> _WORK TO COMPLETE_:
**A)** Say whether each statement below agrees with the MCT oil article. Answer yes or no for each, and quote the words of the article that decide it.
(i) One tablespoon of MCT oil adds about 120 calories to a cup of coffee.
(ii) MCTs need bile to be broken down before they reach the bloodstream.
(iii) Most of coconut oil is caprylic acid.
**B)** Set down the part of the MCT oil article between "Commercial MCT oil" and "you drink it.", inclusive, word for word.
**C)** Answer these questions from the MCT oil article.
(i) How many carbon atoms per chain do MCTs have?
(ii) What share of capric acid does pure MCT oil typically contain?
(iii) Under normal eating conditions, about what share of the brain's energy needs do ketones supply?

What Is MCT Oil in Coffee and Is It Worth Trying?

MCT oil in coffee is a concentrated fat extracted from coconut or palm kernel oil, blended into black coffee as a calorie-dense energy source. It became popular through the “bulletproof coffee” trend, where people replace breakfast with coffee mixed with fats to stay full and mentally sharp through the morning. One tablespoon adds roughly 120 calories of pure fat to your cup, and the idea is that your body processes this particular type of fat fast enough to feel like quick fuel rather than a heavy meal.

What MCT Oil Actually Is

MCT stands for medium-chain triglycerides, a type of fat with shorter molecular chains than the fats found in most foods. While olive oil, butter, and meat contain long-chain fatty acids with 14 to 22 carbon atoms per chain, MCTs have just 6 to 12. That shorter length changes everything about how your body handles them.

Most dietary fats go through a slow, complicated digestive process. They need bile to break them down, get packaged into special transport particles, and travel through your lymphatic system before eventually reaching your bloodstream. MCTs skip all of that. They pass directly through your gut wall into your portal vein and head straight to the liver, where they’re rapidly converted into energy. No bile required, no repackaging, no detour through the lymphatic system.

Commercial MCT oil is not the same as coconut oil, even though coconut oil is its most common source. Coconut oil is about 42% lauric acid (a 12-carbon chain that behaves more like a long-chain fat) with only 7% caprylic acid and 5% capric acid. Pure MCT oil is refined to concentrate the fastest-absorbing chains: typically 50 to 80% caprylic acid (8 carbons) and 20 to 50% capric acid (10 carbons). So while coconut oil contains some MCTs, bottled MCT oil delivers a much more concentrated dose of the specific fats that absorb quickly.

Why People Add It to Coffee

The appeal comes down to three claims: sustained energy without a crash, reduced hunger through the morning, and sharper mental focus. Here’s what’s actually happening in your body when you drink it.

Because MCTs travel directly to the liver, they’re converted into usable energy much faster than other fats. Part of that conversion produces ketones, molecules your body can burn for fuel in place of glucose. Under normal eating conditions, ketones supply only about 3% of your brain’s energy needs, with glucose covering the rest. Drinking MCT oil on an empty stomach (as most coffee drinkers do in the morning) nudges ketone production higher, giving your brain an alternative fuel source. Ketones cross the blood-brain barrier through dedicated transport channels, which is why some people report feeling more mentally alert.

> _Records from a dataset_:

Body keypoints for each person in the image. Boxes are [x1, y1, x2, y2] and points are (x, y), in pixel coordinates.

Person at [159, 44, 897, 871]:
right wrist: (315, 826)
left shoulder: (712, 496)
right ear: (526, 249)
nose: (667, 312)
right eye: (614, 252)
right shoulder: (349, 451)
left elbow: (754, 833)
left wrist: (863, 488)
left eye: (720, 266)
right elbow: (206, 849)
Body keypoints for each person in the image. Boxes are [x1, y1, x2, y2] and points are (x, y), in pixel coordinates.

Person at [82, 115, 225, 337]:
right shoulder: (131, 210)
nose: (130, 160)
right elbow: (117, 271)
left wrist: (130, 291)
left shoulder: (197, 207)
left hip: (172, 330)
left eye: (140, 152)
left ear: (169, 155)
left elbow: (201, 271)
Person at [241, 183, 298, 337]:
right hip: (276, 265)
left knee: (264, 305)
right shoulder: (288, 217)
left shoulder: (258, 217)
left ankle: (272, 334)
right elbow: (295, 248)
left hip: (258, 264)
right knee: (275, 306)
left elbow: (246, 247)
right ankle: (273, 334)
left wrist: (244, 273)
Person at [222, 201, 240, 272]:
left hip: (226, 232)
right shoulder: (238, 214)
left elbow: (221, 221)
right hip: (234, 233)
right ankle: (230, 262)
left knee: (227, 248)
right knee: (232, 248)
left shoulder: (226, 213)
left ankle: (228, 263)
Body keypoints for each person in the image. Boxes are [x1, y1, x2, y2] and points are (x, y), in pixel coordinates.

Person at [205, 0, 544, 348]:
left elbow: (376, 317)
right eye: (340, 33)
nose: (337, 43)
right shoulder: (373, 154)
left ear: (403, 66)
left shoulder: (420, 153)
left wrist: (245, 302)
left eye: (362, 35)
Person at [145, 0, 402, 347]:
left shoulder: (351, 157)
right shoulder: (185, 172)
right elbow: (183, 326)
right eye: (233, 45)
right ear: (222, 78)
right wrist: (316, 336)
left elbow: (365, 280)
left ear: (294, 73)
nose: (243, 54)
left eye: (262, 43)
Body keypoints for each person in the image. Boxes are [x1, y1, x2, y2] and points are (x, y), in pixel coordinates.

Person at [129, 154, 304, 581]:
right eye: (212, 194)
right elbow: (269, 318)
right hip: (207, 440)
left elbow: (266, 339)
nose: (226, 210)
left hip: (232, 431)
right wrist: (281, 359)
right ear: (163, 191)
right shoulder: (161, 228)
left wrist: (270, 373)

> _ANSWERS BY ITEM_:
**A)**
(i) Yes: "One tablespoon adds roughly 120 calories of pure fat to your cup"
(ii) No: "No bile required, no repackaging, no detour through the lymphatic system."
(iii) No: "Coconut oil is about 42% lauric acid (a 12-carbon chain that behaves more like a long-chain fat) with only 7% caprylic acid and 5% capric acid."

**B)**
Commercial MCT oil is not the same as coconut oil, even though coconut oil is its most common source. Coconut oil is about 42% lauric acid (a 12-carbon chain that behaves more like a long-chain fat) with only 7% caprylic acid and 5% capric acid. Pure MCT oil is refined to concentrate the fastest-absorbing chains: typically 50 to 80% caprylic acid (8 carbons) and 20 to 50% capric acid (10 carbons). So while coconut oil contains some MCTs, bottled MCT oil delivers a much more concentrated dose of the specific fats that absorb quickly.

Why People Add It to Coffee

The appeal comes down to three claims: sustained energy without a crash, reduced hunger through the morning, and sharper mental focus. Here’s what’s actually happening in your body when you drink it.

**C)**
(i) 6 to 12
(ii) 20 to 50%
(iii) About 3%